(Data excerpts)
○ ○ ○ ○ ○

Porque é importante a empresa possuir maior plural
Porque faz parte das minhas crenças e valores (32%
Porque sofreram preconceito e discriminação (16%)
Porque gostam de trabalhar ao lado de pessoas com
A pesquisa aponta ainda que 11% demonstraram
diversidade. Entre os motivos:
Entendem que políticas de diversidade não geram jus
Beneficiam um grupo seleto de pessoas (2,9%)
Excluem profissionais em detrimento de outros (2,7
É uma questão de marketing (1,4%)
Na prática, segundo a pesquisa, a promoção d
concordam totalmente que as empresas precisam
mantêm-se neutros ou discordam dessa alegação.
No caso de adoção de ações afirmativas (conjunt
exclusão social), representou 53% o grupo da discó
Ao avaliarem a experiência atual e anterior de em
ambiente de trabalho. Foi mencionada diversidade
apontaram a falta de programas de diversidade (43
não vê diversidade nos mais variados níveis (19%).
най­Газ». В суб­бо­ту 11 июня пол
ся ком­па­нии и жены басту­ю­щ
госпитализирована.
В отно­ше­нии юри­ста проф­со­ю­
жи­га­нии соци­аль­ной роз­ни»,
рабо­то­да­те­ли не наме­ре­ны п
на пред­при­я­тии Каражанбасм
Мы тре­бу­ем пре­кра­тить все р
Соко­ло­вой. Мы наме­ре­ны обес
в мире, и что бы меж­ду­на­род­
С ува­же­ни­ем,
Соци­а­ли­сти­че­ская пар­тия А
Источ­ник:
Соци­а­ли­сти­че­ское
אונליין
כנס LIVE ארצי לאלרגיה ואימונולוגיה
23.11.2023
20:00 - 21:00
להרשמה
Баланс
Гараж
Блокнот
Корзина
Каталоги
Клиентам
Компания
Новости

○ ○ ○ ○ ○

Through the last line of the entries above, beginning at the line containing "рабо­то­да­те­ли не наме­ре­ны п", transcribe each line exactly, both ends included and nothing more.

__Finished exercise__
рабо­то­да­те­ли не наме­ре­ны п
на пред­при­я­тии Каражанбасм
Мы тре­бу­ем пре­кра­тить все р
Соко­ло­вой. Мы наме­ре­ны обес
в мире, и что бы меж­ду­на­род­
С ува­же­ни­ем,
Соци­а­ли­сти­че­ская пар­тия А
Источ­ник:
Соци­а­ли­сти­че­ское
אונליין
כנס LIVE ארצי לאלרגיה ואימונולוגיה
23.11.2023
20:00 - 21:00
להרשמה
Баланс
Гараж
Блокнот
Корзина
Каталоги
Клиентам
Компания
Новости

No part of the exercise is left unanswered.